=== Section Start ===

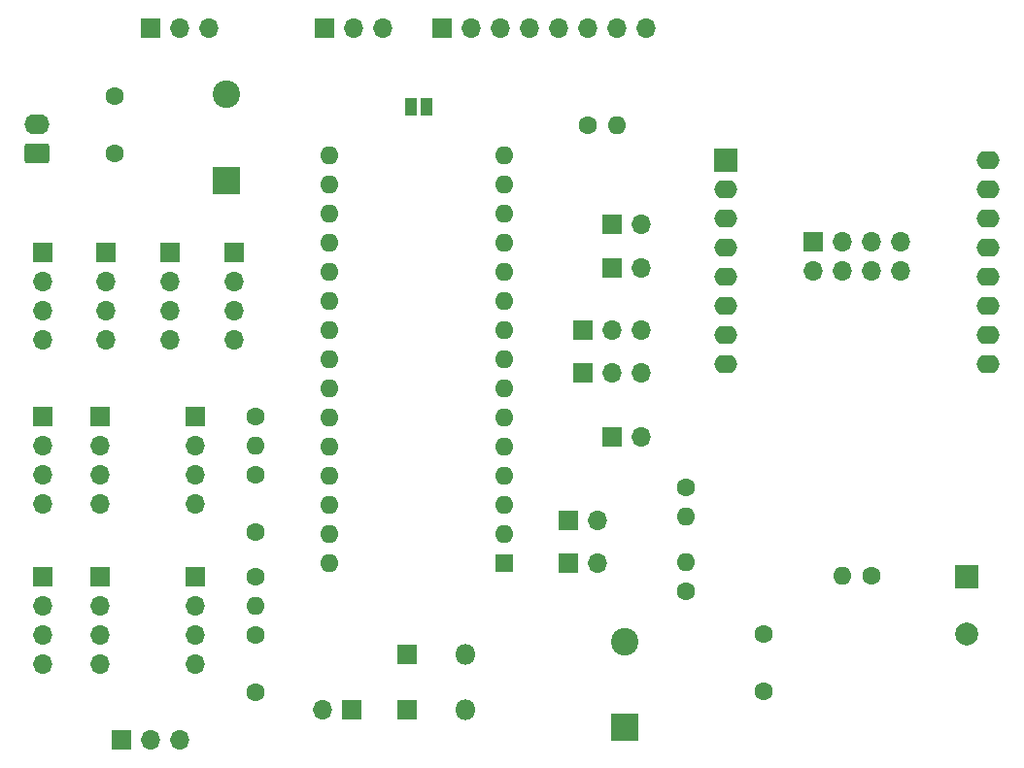
<source format=gbr>
G04 #@! TF.GenerationSoftware,KiCad,Pcbnew,6.0.7-f9a2dced07~116~ubuntu20.04.1*
G04 #@! TF.CreationDate,2022-09-05T17:51:23+02:00*
G04 #@! TF.ProjectId,TaupunktLuefter,54617570-756e-46b7-944c-756566746572,1.5*
G04 #@! TF.SameCoordinates,Original*
G04 #@! TF.FileFunction,Soldermask,Bot*
G04 #@! TF.FilePolarity,Negative*
%FSLAX46Y46*%
G04 Gerber Fmt 4.6, Leading zero omitted, Abs format (unit mm)*
G04 Created by KiCad (PCBNEW 6.0.7-f9a2dced07~116~ubuntu20.04.1) date 2022-09-05 17:51:23*
%MOMM*%
%LPD*%
G01*
G04 APERTURE LIST*
G04 Aperture macros list*
%AMRoundRect*
0 Rectangle with rounded corners*
0 $1 Rounding radius*
0 $2 $3 $4 $5 $6 $7 $8 $9 X,Y pos of 4 corners*
0 Add a 4 corners polygon primitive as box body*
4,1,4,$2,$3,$4,$5,$6,$7,$8,$9,$2,$3,0*
0 Add four circle primitives for the rounded corners*
1,1,$1+$1,$2,$3*
1,1,$1+$1,$4,$5*
1,1,$1+$1,$6,$7*
1,1,$1+$1,$8,$9*
0 Add four rect primitives between the rounded corners*
20,1,$1+$1,$2,$3,$4,$5,0*
20,1,$1+$1,$4,$5,$6,$7,0*
20,1,$1+$1,$6,$7,$8,$9,0*
20,1,$1+$1,$8,$9,$2,$3,0*%
G04 Aperture macros list end*
%ADD10R,1.600000X1.600000*%
%ADD11O,1.600000X1.600000*%
%ADD12RoundRect,0.250000X0.845000X-0.620000X0.845000X0.620000X-0.845000X0.620000X-0.845000X-0.620000X0*%
%ADD13O,2.190000X1.740000*%
%ADD14C,1.600000*%
%ADD15R,2.400000X2.400000*%
%ADD16C,2.400000*%
%ADD17R,1.700000X1.700000*%
%ADD18O,1.700000X1.700000*%
%ADD19R,1.800000X1.800000*%
%ADD20O,1.800000X1.800000*%
%ADD21R,2.000000X2.000000*%
%ADD22C,2.000000*%
%ADD23O,2.000000X1.600000*%
%ADD24R,1.000000X1.500000*%
G04 APERTURE END LIST*
D10*
X66294000Y-63754000D03*
D11*
X66294000Y-61214000D03*
X66294000Y-58674000D03*
X66294000Y-56134000D03*
X66294000Y-53594000D03*
X66294000Y-51054000D03*
X66294000Y-48514000D03*
X66294000Y-45974000D03*
X66294000Y-43434000D03*
X66294000Y-40894000D03*
X66294000Y-38354000D03*
X66294000Y-35814000D03*
X66294000Y-33274000D03*
X66294000Y-30734000D03*
X66294000Y-28194000D03*
X51054000Y-28194000D03*
X51054000Y-30734000D03*
X51054000Y-33274000D03*
X51054000Y-35814000D03*
X51054000Y-38354000D03*
X51054000Y-40894000D03*
X51054000Y-43434000D03*
X51054000Y-45974000D03*
X51054000Y-48514000D03*
X51054000Y-51054000D03*
X51054000Y-53594000D03*
X51054000Y-56134000D03*
X51054000Y-58674000D03*
X51054000Y-61214000D03*
X51054000Y-63754000D03*
D12*
X25550000Y-28010000D03*
D13*
X25550000Y-25470000D03*
D14*
X44620000Y-61080000D03*
X44620000Y-56080000D03*
D15*
X76790000Y-78120000D03*
D16*
X76790000Y-70620000D03*
D17*
X71885000Y-63750000D03*
D18*
X74425000Y-63750000D03*
D17*
X75710000Y-52790000D03*
D18*
X78250000Y-52790000D03*
D17*
X93160000Y-35760000D03*
D18*
X93160000Y-38300000D03*
X95700000Y-35760000D03*
X95700000Y-38300000D03*
X98240000Y-35760000D03*
X98240000Y-38300000D03*
X100780000Y-35760000D03*
X100780000Y-38300000D03*
D17*
X73155000Y-43460000D03*
D18*
X75695000Y-43460000D03*
X78235000Y-43460000D03*
D14*
X82080000Y-57200000D03*
D11*
X82080000Y-59740000D03*
D14*
X44610000Y-64950000D03*
D11*
X44610000Y-67490000D03*
D14*
X73565000Y-25620000D03*
D11*
X76105000Y-25620000D03*
D19*
X57775000Y-76590000D03*
D20*
X62855000Y-76590000D03*
D14*
X32320000Y-28020000D03*
X32320000Y-23020000D03*
X44630000Y-75050000D03*
X44630000Y-70050000D03*
D17*
X26080000Y-64960000D03*
D18*
X26080000Y-67500000D03*
X26080000Y-70040000D03*
X26080000Y-72580000D03*
D17*
X39360000Y-64960000D03*
D18*
X39360000Y-67500000D03*
X39360000Y-70040000D03*
X39360000Y-72580000D03*
D21*
X106580000Y-64940000D03*
D22*
X106580000Y-69940000D03*
D17*
X37162000Y-36720000D03*
D18*
X37162000Y-39260000D03*
X37162000Y-41800000D03*
X37162000Y-44340000D03*
D17*
X71885000Y-60090000D03*
D18*
X74425000Y-60090000D03*
D17*
X52960000Y-76590000D03*
D18*
X50420000Y-76590000D03*
D17*
X60870000Y-17130000D03*
D18*
X63410000Y-17130000D03*
X65950000Y-17130000D03*
X68490000Y-17130000D03*
X71030000Y-17130000D03*
X73570000Y-17130000D03*
X76110000Y-17130000D03*
X78650000Y-17130000D03*
D17*
X39350000Y-50990000D03*
D18*
X39350000Y-53530000D03*
X39350000Y-56070000D03*
X39350000Y-58610000D03*
D17*
X42750000Y-36720000D03*
D18*
X42750000Y-39260000D03*
X42750000Y-41800000D03*
X42750000Y-44340000D03*
D17*
X31090000Y-50990000D03*
D18*
X31090000Y-53530000D03*
X31090000Y-56070000D03*
X31090000Y-58610000D03*
D19*
X57775000Y-71710000D03*
D20*
X62855000Y-71710000D03*
D15*
X42080000Y-30413959D03*
D16*
X42080000Y-22913959D03*
D17*
X26084000Y-36720000D03*
D18*
X26084000Y-39260000D03*
X26084000Y-41800000D03*
X26084000Y-44340000D03*
D17*
X75685000Y-38030000D03*
D18*
X78225000Y-38030000D03*
D17*
X26070000Y-50990000D03*
D18*
X26070000Y-53530000D03*
X26070000Y-56070000D03*
X26070000Y-58610000D03*
D14*
X82070000Y-66195000D03*
D11*
X82070000Y-63655000D03*
D21*
X85590000Y-28640000D03*
D23*
X85590000Y-31180000D03*
X85590000Y-33720000D03*
X85590000Y-36260000D03*
X85590000Y-38800000D03*
X85590000Y-41340000D03*
X85590000Y-43880000D03*
X85590000Y-46420000D03*
X108450000Y-46420000D03*
X108450000Y-43880000D03*
X108450000Y-41340000D03*
X108450000Y-38800000D03*
X108450000Y-36260000D03*
X108450000Y-33720000D03*
X108450000Y-31180000D03*
X108450000Y-28640000D03*
D17*
X32885000Y-79200000D03*
D18*
X35425000Y-79200000D03*
X37965000Y-79200000D03*
D17*
X75685000Y-34260000D03*
D18*
X78225000Y-34260000D03*
D14*
X98240000Y-64920000D03*
D11*
X95700000Y-64920000D03*
D17*
X73160000Y-47210000D03*
D18*
X75700000Y-47210000D03*
X78240000Y-47210000D03*
D17*
X31574000Y-36720000D03*
D18*
X31574000Y-39260000D03*
X31574000Y-41800000D03*
X31574000Y-44340000D03*
D17*
X50590000Y-17130000D03*
D18*
X53130000Y-17130000D03*
X55670000Y-17130000D03*
D17*
X35455000Y-17130000D03*
D18*
X37995000Y-17130000D03*
X40535000Y-17130000D03*
D14*
X88880000Y-69940000D03*
X88880000Y-74940000D03*
D17*
X31070000Y-64956000D03*
D18*
X31070000Y-67496000D03*
X31070000Y-70036000D03*
X31070000Y-72576000D03*
D14*
X44630000Y-50985000D03*
D11*
X44630000Y-53525000D03*
D24*
X59480000Y-23980000D03*
X58180000Y-23980000D03*
M02*

</source>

=== Section End ===

__REQUIREMENT__:
Please, without any of the pictures, set down exactly the lines from the beginning of the listing to the line that contains "G04 #@! TF.SameCoordinates,Original*", inclusive.

__RESPONSE TO THIS TASK__:
<source format=gbr>
G04 #@! TF.GenerationSoftware,KiCad,Pcbnew,6.0.7-f9a2dced07~116~ubuntu20.04.1*
G04 #@! TF.CreationDate,2022-09-05T17:51:23+02:00*
G04 #@! TF.ProjectId,TaupunktLuefter,54617570-756e-46b7-944c-756566746572,1.5*
G04 #@! TF.SameCoordinates,Original*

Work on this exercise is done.